Dorothy Salomonsky never expected that an effort to help a few vulnerable community members would grow into one of Virginia’s leading public guardianship programs. But more than 30 years after helping launch the JFS Personal Affairs Management (PAM) program at Jewish Family Service of Tidewater, her work has touched thousands of lives.
In honor of America at 250, Salomonsky is being recognized by United Jewish Federation of Tidewater as an Outstanding Jewish American in Tidewater.

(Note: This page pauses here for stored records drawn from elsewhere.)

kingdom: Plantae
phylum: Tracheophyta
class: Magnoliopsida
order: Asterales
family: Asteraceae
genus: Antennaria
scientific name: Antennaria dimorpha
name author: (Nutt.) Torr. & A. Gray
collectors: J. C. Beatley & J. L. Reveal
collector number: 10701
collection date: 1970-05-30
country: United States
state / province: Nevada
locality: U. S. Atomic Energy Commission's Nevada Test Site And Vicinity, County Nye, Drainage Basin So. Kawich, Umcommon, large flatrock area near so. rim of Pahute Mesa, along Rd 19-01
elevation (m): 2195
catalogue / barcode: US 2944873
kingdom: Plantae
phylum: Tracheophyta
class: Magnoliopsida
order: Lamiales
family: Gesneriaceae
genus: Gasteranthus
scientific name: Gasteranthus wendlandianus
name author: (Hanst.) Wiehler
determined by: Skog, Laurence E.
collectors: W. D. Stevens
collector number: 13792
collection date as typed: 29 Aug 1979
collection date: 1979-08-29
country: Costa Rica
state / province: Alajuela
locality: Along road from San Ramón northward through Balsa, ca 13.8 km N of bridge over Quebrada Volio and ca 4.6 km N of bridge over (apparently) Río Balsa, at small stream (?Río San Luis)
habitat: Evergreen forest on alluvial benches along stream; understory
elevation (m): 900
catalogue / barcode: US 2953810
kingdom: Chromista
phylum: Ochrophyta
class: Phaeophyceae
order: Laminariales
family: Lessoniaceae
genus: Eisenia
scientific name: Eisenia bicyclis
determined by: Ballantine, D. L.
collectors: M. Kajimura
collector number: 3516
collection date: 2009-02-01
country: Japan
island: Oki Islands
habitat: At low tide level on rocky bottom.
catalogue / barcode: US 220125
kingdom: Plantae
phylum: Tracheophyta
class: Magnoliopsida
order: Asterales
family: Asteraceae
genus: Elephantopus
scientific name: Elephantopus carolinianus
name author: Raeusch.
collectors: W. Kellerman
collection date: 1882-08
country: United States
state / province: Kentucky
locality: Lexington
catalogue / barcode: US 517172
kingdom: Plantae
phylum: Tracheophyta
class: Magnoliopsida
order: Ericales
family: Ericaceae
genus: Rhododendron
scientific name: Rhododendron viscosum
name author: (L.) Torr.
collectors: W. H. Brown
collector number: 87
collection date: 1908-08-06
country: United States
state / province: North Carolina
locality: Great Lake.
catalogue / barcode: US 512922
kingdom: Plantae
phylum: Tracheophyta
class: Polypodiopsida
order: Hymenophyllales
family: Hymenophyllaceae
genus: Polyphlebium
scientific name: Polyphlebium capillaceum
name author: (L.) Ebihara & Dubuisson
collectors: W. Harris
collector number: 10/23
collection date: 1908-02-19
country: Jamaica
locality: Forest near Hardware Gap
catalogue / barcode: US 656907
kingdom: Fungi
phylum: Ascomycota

In the mid-1990s, while Salomonsky was working part-time for the Jewish Community Center, Jewish Family Service of Tidewater received a grant for a part-time “bill payer” position to assist older adults who needed help managing finances. Salomonsky took the job. From that position, she began encountering people who required guardianship services, but there was no local model for how to assist them.
“We had Jewish community members who needed guardianships, and nobody really knew how to do it,” Salomonsky recalls.
Working alongside Harry Graber (then JFS CEO), and local attorneys, Salomonsky helped create a structure that would eventually shape public guardianship across Virginia. The model, in which an agency serves as guardian with oversight from an advisory committee, became the foundation for the state’s public guardian law.
Today, JFS’s guardianship program serves more than 1,200 clients and employs approximately 75 staff across local and remote teams.
“We knew from the beginning there was a need,” Salomonsky says. “In the late 90s, we had 10 clients. Then in 2005, we had 60. Now we keep a steady number over 1,000 clients year after year.”
For Salomonsky, however, success is not measured in numbers. The heart of the work is dignity.
“By the time someone comes into the guardianship program, they’ve already gone beyond their worst day,” she says. “The point is for them to still feel human. They need to feel seen.”
That philosophy shapes the program’s approach to care. The guardian representative acts not just as a case manager, but as a friend.
One story from the late 1990s remains with Salomonsky.
A former Navy nurse with dementia had recently moved into a facility. When she turned 100, JFS staff attended a large celebration for her at the facility, complete with decorations, food, and entertainment. But throughout the party, the woman sat quietly, staring at her hands.
Then, her guardian representative brought her an assortment of Hershey chocolate bars, and suddenly the woman lit up, spending the rest of the afternoon happily arranging and admiring them.
“It taught me that the big party didn’t matter,” Salomonsky says. “What mattered was that someone knew her well enough to know she loved Hershey bars.”
That same commitment to individualized care extends to clients living on the margins. Salomonsky describes one man who chooses to remain homeless, despite the program’s efforts to help him find housing.
“But when he’s sick, or there’s a storm, he calls us,” she says. “He knows someone will be there for him.”
Salomonsky’s sense of communal responsibility stretches back generations. Both her family and her husband’s family have deep roots in Tidewater – since the early 1900s. In fact, her grandfather was among the founders of Brith Sholom Lodge.
Her great-grandfather, Abraham Silverman, owned a fish market in Norfolk and on Friday nights, he would often bring newly arrived Jewish immigrants home from the port to share Shabbat dinner with the family.
“My great-grandmother would make huge trays of gefilte fish from the market,” Salomonsky says. “I grew up hearing those stories from my mother, and they taught me that you show up for your community. You welcome people in.”
That’s a way of way of life Salomonsky has lived with her husband, Edwin, and modeled for her four children and seven grandchildren.
Though she never initially planned to become a Jewish communal professional, Salomonsky says helping others through the Jewish community always felt natural.
Now, decades after helping build a program that changed lives across the Commonwealth, Salomonsky remains focused on the same simple lesson she learned from her family and from the clients she has served: meaningful care starts with truly seeing another person.
Her advice to future Jewish leaders is equally straightforward: “Get involved. And don’t be afraid to try something new.”